In right triangle $ABC$,right-angled at $C$,$M$ is the mid-point of hypotenuse $AB$. $C$ is joined to $M$ and produced to a point $D$ such that $DM = CM$. Point $D$ is joined to point $B$ (see Fig). Show that:
$(i)$ $\Delta AMC \cong \Delta BMD$
$(ii)$ $\angle DBC$ is a right angle.
$(iii)$ $\Delta DBC \cong \Delta ACB$
$(iv)$ $CM = \frac{1}{2} AB$

(N/A) Given: In $\Delta ABC$,$\angle C = 90^\circ$ and $M$ is the mid-point of $AB$ $(AM = BM)$. $CM$ is produced to $D$ such that $DM = CM$.
$(i)$ In $\Delta AMC$ and $\Delta BMD$:
$AM = BM$ (Given,$M$ is the mid-point of $AB$)
$\angle AMC = \angle BMD$ (Vertically opposite angles)
$CM = DM$ (Given)
Therefore,by $SAS$ congruence criterion,$\Delta AMC \cong \Delta BMD$.
$(ii)$ Since $\Delta AMC \cong \Delta BMD$,their corresponding parts are equal $(c.p.c.t.)$.
So,$\angle MAC = \angle MBD$. These are alternate interior angles,which implies $AC \parallel DB$.
Since $AC \parallel DB$ and $BC$ is a transversal,the sum of consecutive interior angles is $180^\circ$.

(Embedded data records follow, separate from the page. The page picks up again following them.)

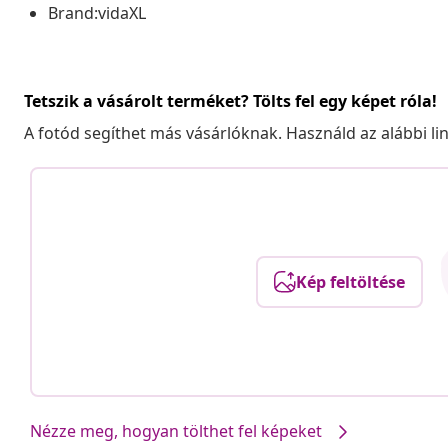
Brand:vidaXL
Tetszik a vásárolt terméket? Tölts fel egy képet róla!
A fotód segíthet más vásárlóknak. Használd az alábbi li
Kép feltöltése
Nézze meg, hogyan tölthet fel képeket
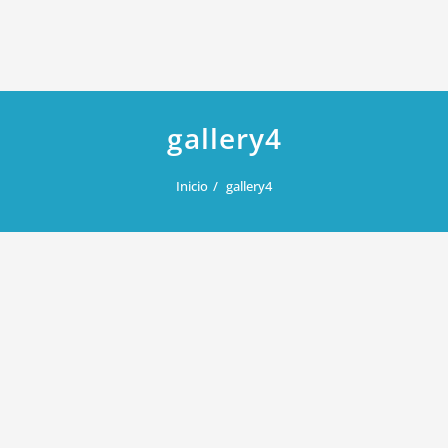
gallery4
Inicio
gallery4
enero 23, 2019
gallery4
Por
admin5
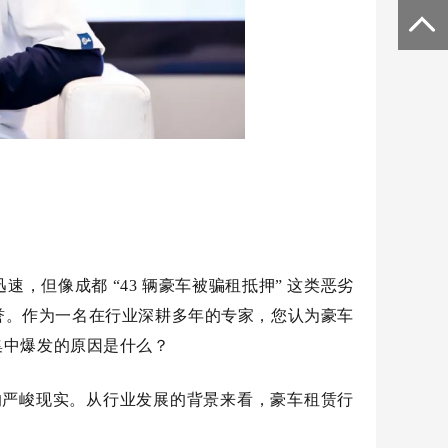
迅速，但像成都
“43 辆豪车被骗租抵押” 这类恶劣
誉。作为一名在行业深耕多年的专家，您认为豪车
集中爆发的原因是什么？
 的严峻现实。从行业发展的背景来看，豪车租赁行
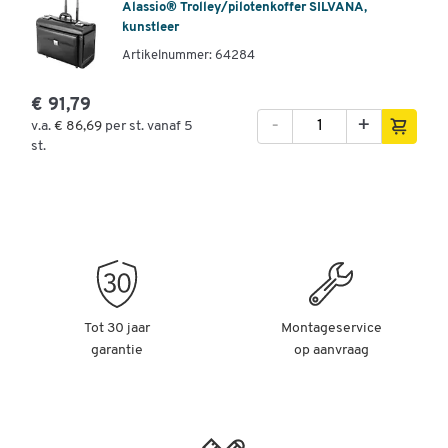
Alassio® Trolley/pilotenkoffer SILVANA,
kunstleer
Artikelnummer: 64284
€ 91,79
-
+
v.a.
€ 86,69
per st. vanaf 5
st.
Tot 30 jaar
Montageservice
garantie
op aanvraag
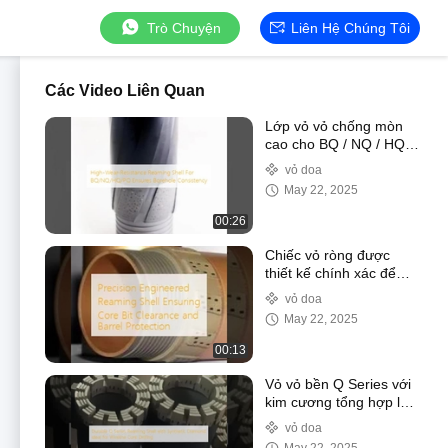
Trò Chuyện
Liên Hệ Chúng Tôi
Các Video Liên Quan
Lớp vỏ vỏ chống mòn
cao cho BQ / NQ / HQ /
PQ đảm bảo sự nhất
vỏ doa
quán lỗ khoan
May 22, 2025
00:26
Chiếc vỏ ròng được
thiết kế chính xác để
đảm bảo độ sạch lõi bit
vỏ doa
và bảo vệ thùng
May 22, 2025
00:13
Vỏ vỏ bền Q Series với
kim cương tổng hợp lý
tưởng cho khoan lõi dây
vỏ doa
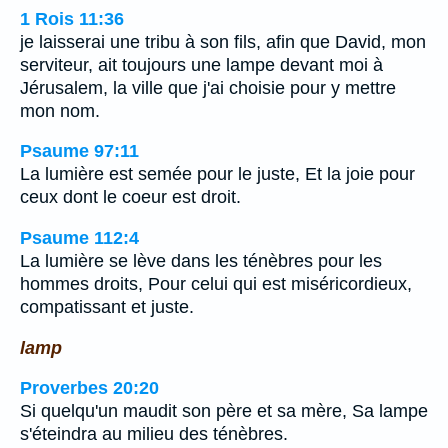
1 Rois 11:36
je laisserai une tribu à son fils, afin que David, mon
serviteur, ait toujours une lampe devant moi à
Jérusalem, la ville que j'ai choisie pour y mettre
mon nom.
Psaume 97:11
La lumière est semée pour le juste, Et la joie pour
ceux dont le coeur est droit.
Psaume 112:4
La lumière se lève dans les ténèbres pour les
hommes droits, Pour celui qui est miséricordieux,
compatissant et juste.
lamp
Proverbes 20:20
Si quelqu'un maudit son père et sa mère, Sa lampe
s'éteindra au milieu des ténèbres.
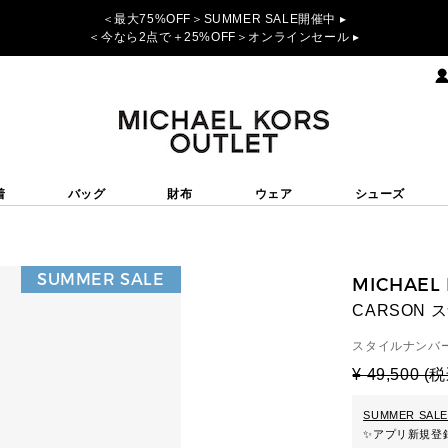
＜最大75%OFF＞SUMMER SALE開催中 ▸
＜今なら2点で＋25%OFF＞オンラインセール ▸
着
バッグ
財布
ウェア
シューズ
SUMMER SALE
MICHAEL
CARSON 
スタイルナンバー
¥ 49,500 (
SUMMER SALE
✨
アプリ新規登録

$\angle ACB + \angle DBC = 180^\circ$
$90^\circ + \angle DBC = 180^\circ$
$\angle DBC = 180^\circ - 90^\circ = 90^\circ$.
$(iii)$ In $\Delta DBC$ and $\Delta ACB$:
$DB = AC$ ($c.p.c.t.$ from $\Delta AMC \cong \Delta BMD$)
$\angle DBC = \angle ACB = 90^\circ$ (Proved above)
$BC = CB$ (Common side)
Therefore,by $SAS$ congruence criterion,$\Delta DBC \cong \Delta ACB$.
$(iv)$ Since $\Delta DBC \cong \Delta ACB$,their corresponding parts are equal $(c.p.c.t.)$.
So,$DC = AB$.
Since $DM = CM$,$CM = \frac{1}{2} DC$.
Substituting $DC = AB$,we get $CM = \frac{1}{2} AB$.